1. A big ongoing “project,” if you will, is serving as an Editor of the international journal Language Testing. Since starting in 2019, my co-editor, I, and the Language Testing Editorial Office team have been ushering in pathways for authors’ easier uptake of Open Science practices.
2. I am a Project Lead on a federal grant awarded to the new MSU National Less Commonly Taught Languages Resource Center. The Project, called LoLA (Local LCTL Assessment) is to develop public, fully-open-access language testing templates (with directions in various formats, including text and video) for U.S. teachers and program administrators of less commonly taught languages.
3. STARTALK lives on (and well) at MSU! We were funded at MSU for a second STARTALK language-teacher professional development grant in a row! In 2024-2025, the grant will be with K-12 teachers of Chinese, and the focus is on language assessment and STEM teaching: Dr. Jiahang Li in the MSU College of Education is the PI, and I am the Co-PI. Matt Coss in the MSU SLS Program is the Lead Instructor. We will host a 2024 summer professional development camp, like we did in 2023, for two weeks, with follow-up modules continuing into academic year 2024-25. This STARTALK grant, like the summer 2021 and 2022 grants, is funded by the National Security Agency (NSA).
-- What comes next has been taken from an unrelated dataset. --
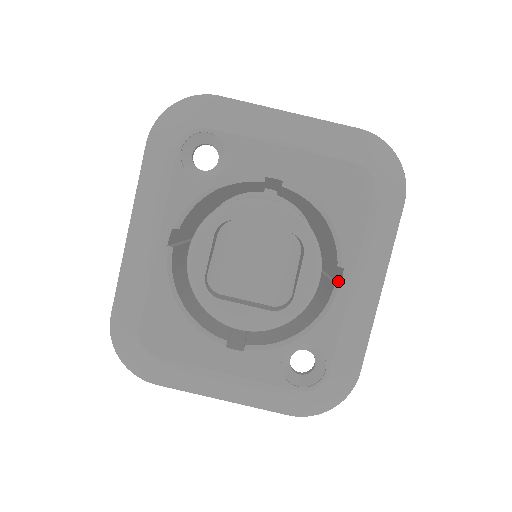
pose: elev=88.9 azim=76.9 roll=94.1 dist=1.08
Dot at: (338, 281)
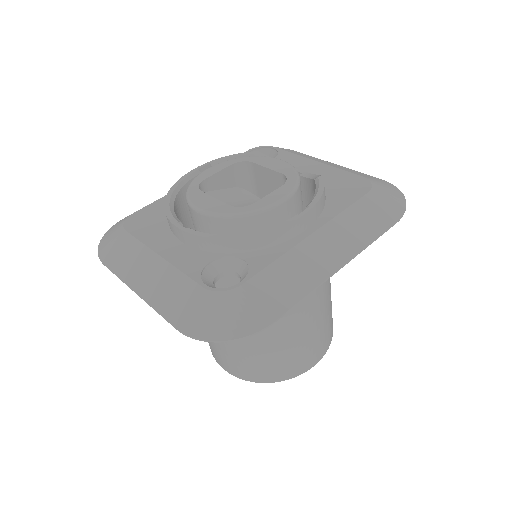
Dot at: (301, 226)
4. I am working as an advisor to the U.S. Foreign Service Institute through an Intergovernmental Personnel Act Agreement between the MSU’s Provost’s Office and the U.S. Department of State. This is the third year of this position for me, and it built upon my committee membership to write a national consensus study report on principles approaches to language testing. As an advisor, I am on the FSI’s “Task Force for the Future of Language Testing,” a group working toward the redesign of the FSI’s 60+ foreign language exams used to screen personnel, officers and others before placement abroad with the U.S. Foreign Service.